Page-level text extractions
<<<<

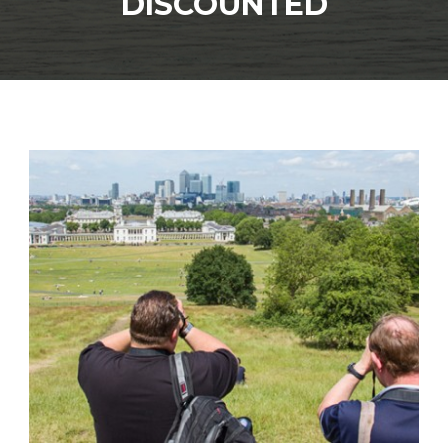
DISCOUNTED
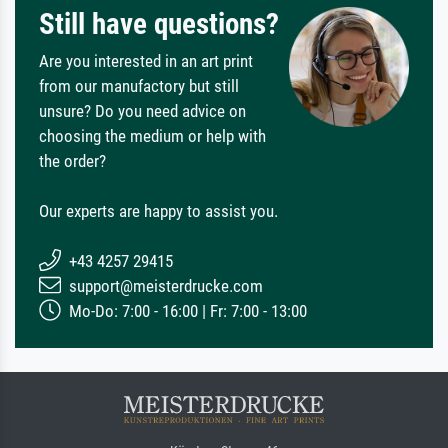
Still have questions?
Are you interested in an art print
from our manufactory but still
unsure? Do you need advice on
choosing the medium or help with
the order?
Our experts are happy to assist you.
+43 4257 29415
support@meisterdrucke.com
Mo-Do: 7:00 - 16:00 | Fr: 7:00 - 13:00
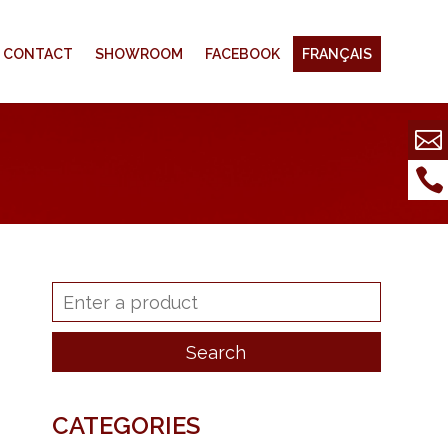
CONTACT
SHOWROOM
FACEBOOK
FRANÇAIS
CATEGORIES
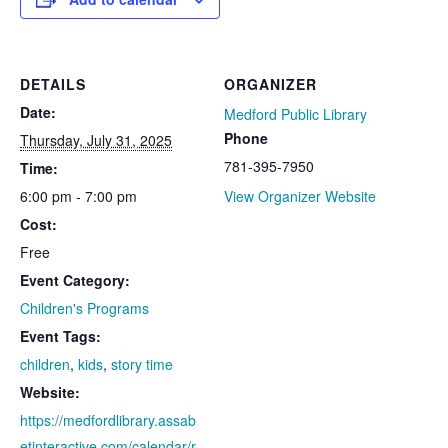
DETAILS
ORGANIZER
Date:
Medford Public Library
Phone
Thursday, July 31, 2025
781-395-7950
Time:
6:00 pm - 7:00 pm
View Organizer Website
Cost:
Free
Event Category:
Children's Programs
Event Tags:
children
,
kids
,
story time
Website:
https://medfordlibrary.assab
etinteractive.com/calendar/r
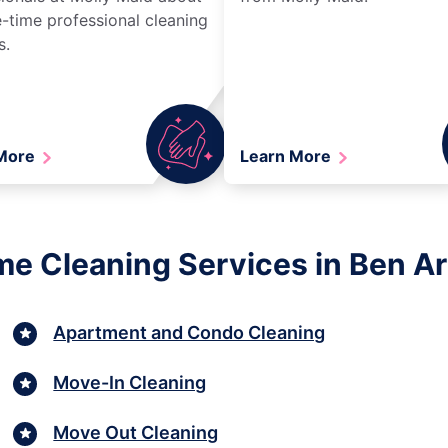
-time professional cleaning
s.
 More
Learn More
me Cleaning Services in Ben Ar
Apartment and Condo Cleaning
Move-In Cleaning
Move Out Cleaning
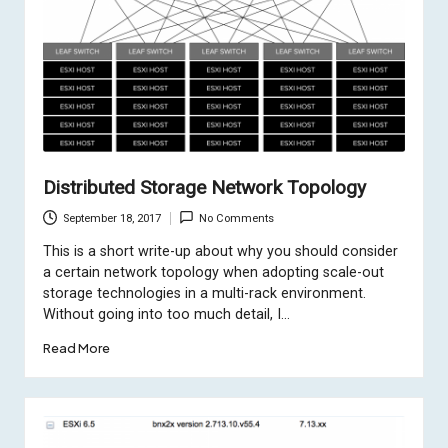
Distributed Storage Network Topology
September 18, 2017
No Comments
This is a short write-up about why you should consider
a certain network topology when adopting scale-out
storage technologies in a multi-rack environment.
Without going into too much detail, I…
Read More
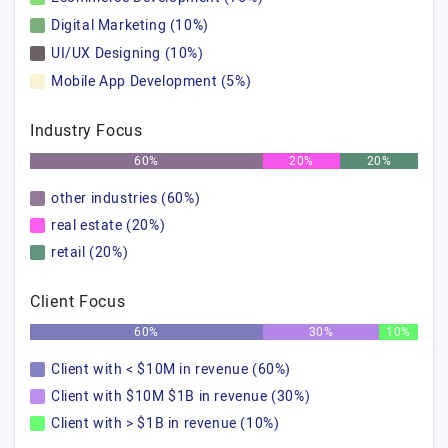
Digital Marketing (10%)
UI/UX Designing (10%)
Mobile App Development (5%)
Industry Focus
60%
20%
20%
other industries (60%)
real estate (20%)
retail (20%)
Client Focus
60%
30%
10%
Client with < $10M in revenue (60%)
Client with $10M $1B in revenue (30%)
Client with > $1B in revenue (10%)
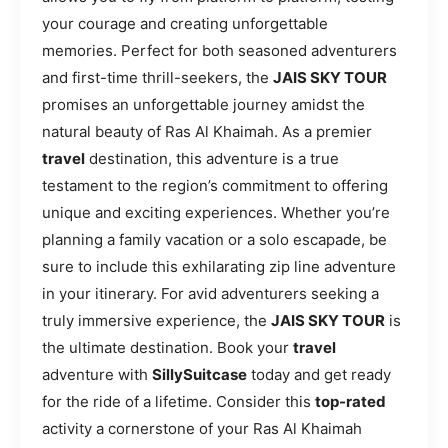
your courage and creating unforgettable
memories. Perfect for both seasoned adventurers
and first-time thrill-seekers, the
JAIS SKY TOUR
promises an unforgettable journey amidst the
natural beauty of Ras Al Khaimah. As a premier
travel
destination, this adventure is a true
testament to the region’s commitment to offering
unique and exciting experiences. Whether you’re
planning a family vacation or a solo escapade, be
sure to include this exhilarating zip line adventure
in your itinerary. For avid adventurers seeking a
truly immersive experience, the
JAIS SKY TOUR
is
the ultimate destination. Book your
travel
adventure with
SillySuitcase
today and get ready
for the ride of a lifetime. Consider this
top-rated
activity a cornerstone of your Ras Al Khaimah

>>>>

AIM OF THE TASK => The records need to be restated word for word, minus any images.

YOUR SOLUTION =>
DISCOUNTED
Still have questions?
Are you interested in an art print
from our manufactory but still
unsure? Do you need advice on
choosing the medium or help with
the order?
Our experts are happy to assist you.
+43 4257 29415
support@meisterdrucke.com
Mo-Do: 7:00 - 16:00 | Fr: 7:00 - 13:00
CONTACT
SHOWROOM
FACEBOOK
FRANÇAIS
CATEGORIES
DETAILS
ORGANIZER
Date:
Medford Public Library
Phone
Thursday, July 31, 2025
781-395-7950
Time:
6:00 pm - 7:00 pm
View Organizer Website
Cost:
Free
Event Category:
Children's Programs
Event Tags:
children
,
kids
,
story time
Website:
https://medfordlibrary.assab
etinteractive.com/calendar/r
-time professional cleaning
s.
 More
Learn More
me Cleaning Services in Ben Ar
Apartment and Condo Cleaning
Move-In Cleaning
Move Out Cleaning
Distributed Storage Network Topology
September 18, 2017
No Comments
This is a short write-up about why you should consider
a certain network topology when adopting scale-out
storage technologies in a multi-rack environment.
Without going into too much detail, I…
Read More
Digital Marketing (10%)
UI/UX Designing (10%)
Mobile App Development (5%)
Industry Focus
60%
20%
20%
other industries (60%)
real estate (20%)
retail (20%)
Client Focus
60%
30%
10%
Client with < $10M in revenue (60%)
Client with $10M $1B in revenue (30%)
Client with > $1B in revenue (10%)
your courage and creating unforgettable
memories. Perfect for both seasoned adventurers
and first-time thrill-seekers, the
JAIS SKY TOUR
promises an unforgettable journey amidst the
natural beauty of Ras Al Khaimah. As a premier
travel
destination, this adventure is a true
testament to the region’s commitment to offering
unique and exciting experiences. Whether you’re
planning a family vacation or a solo escapade, be
sure to include this exhilarating zip line adventure
in your itinerary. For avid adventurers seeking a
truly immersive experience, the
JAIS SKY TOUR
is
the ultimate destination. Book your
travel
adventure with
SillySuitcase
today and get ready
for the ride of a lifetime. Consider this
top-rated
activity a cornerstone of your Ras Al Khaimah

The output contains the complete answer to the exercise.